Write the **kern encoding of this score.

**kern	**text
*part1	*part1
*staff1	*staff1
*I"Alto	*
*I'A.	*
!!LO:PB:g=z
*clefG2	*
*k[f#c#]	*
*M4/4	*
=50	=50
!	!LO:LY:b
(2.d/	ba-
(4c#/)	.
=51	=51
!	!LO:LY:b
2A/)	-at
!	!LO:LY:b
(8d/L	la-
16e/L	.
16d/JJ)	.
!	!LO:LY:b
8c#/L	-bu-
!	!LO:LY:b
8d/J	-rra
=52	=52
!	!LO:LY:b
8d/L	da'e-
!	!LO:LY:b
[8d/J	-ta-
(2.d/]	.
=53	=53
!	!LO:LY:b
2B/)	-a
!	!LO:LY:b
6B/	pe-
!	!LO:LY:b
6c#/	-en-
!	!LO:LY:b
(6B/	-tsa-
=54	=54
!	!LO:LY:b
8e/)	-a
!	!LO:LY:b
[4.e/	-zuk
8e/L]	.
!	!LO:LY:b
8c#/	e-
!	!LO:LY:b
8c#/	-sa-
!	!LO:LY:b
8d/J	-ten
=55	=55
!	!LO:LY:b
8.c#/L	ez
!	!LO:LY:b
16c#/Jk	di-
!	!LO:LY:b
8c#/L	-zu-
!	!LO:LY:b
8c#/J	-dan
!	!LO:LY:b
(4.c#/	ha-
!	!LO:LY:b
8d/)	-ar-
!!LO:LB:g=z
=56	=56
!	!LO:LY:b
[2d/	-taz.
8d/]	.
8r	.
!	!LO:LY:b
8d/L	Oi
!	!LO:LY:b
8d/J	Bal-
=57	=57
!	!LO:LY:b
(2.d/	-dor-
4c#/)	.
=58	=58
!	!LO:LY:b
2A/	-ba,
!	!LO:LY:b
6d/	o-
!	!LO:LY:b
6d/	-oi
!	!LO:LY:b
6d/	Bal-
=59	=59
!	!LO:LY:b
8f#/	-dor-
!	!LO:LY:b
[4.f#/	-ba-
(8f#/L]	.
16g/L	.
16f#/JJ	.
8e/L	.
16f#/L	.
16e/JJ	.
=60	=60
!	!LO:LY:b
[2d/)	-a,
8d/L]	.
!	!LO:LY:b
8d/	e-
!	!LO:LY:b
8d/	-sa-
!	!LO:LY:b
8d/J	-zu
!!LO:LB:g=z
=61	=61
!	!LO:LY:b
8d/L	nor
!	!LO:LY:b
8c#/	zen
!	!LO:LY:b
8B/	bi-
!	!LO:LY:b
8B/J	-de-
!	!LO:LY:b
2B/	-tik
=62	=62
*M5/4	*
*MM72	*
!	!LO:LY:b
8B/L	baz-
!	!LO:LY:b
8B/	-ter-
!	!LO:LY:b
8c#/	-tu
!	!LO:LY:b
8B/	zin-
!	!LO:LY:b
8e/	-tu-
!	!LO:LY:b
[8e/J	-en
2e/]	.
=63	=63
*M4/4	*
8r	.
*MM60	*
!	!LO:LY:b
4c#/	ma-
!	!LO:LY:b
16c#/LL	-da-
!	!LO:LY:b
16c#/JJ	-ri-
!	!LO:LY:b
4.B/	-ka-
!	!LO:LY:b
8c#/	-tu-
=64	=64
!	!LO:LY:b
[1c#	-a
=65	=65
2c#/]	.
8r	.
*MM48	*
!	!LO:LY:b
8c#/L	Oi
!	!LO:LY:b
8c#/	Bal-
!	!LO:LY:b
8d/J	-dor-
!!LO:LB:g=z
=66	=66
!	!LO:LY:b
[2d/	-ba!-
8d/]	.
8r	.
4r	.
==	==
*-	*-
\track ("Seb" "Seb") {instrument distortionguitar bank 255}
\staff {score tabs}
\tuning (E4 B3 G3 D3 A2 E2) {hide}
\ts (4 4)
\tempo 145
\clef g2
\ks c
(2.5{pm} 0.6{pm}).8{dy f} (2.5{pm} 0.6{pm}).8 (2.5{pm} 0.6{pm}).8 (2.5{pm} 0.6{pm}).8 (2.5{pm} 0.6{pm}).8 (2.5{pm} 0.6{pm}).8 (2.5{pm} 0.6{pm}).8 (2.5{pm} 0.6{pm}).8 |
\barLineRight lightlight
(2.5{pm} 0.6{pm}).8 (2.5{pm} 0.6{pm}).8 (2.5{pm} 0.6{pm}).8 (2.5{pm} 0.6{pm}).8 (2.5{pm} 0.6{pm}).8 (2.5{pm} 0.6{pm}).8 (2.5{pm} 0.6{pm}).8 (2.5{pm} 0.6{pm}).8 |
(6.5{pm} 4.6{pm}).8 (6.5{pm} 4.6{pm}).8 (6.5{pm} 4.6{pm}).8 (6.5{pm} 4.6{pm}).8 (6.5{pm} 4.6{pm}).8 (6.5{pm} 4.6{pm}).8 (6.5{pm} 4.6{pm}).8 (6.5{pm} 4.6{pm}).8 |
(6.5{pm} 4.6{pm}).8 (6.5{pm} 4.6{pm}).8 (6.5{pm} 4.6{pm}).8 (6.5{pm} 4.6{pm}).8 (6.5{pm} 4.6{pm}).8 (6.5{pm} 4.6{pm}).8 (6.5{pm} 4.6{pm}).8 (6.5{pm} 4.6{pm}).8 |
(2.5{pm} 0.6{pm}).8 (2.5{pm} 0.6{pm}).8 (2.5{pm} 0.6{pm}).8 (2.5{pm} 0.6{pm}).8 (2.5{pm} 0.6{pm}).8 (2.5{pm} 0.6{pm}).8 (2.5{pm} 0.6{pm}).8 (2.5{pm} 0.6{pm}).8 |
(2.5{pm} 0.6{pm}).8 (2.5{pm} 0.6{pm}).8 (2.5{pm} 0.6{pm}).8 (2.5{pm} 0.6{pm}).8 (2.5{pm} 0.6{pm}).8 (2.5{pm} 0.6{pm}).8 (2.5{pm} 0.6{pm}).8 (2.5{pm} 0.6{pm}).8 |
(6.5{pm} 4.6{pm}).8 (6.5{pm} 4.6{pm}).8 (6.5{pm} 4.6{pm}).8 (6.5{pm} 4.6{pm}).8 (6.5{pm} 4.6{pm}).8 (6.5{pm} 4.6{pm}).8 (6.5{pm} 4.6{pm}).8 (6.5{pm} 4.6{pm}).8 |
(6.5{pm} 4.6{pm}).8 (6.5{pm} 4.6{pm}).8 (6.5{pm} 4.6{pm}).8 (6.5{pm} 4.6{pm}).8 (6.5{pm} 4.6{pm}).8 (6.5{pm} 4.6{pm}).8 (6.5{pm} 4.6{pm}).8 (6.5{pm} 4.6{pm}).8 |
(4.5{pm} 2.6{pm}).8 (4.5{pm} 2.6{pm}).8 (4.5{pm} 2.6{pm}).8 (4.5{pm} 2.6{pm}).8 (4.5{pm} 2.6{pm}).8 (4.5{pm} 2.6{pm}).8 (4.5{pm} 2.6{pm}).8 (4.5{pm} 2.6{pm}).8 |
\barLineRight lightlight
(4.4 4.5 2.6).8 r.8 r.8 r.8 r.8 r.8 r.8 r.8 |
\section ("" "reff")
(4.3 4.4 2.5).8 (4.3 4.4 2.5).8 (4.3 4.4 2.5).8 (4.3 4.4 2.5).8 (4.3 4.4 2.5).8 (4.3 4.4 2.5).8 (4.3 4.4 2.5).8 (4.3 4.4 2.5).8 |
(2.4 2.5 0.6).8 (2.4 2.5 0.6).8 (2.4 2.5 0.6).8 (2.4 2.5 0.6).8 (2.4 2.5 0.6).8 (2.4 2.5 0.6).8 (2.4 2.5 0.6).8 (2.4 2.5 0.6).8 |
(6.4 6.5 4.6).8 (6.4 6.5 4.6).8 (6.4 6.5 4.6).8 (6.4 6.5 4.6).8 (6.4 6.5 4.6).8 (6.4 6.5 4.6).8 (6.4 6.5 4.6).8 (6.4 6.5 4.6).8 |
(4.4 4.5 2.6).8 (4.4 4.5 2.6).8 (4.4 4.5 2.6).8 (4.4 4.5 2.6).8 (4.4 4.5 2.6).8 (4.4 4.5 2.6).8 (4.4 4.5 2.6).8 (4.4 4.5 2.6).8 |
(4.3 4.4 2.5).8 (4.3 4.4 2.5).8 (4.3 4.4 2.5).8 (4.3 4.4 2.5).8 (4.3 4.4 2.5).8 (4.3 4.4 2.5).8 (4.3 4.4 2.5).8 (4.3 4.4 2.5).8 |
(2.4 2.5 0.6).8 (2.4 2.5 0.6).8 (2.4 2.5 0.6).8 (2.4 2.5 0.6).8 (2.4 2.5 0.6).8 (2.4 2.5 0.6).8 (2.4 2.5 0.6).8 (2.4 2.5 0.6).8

PROBLEM DETAILS.
Identify each line above that contains the string "kern", treating uppercase and lowercase as different, and copy those lines in full.

WRITTEN SOLUTION.
Write the **kern encoding of this score.
**kern	**text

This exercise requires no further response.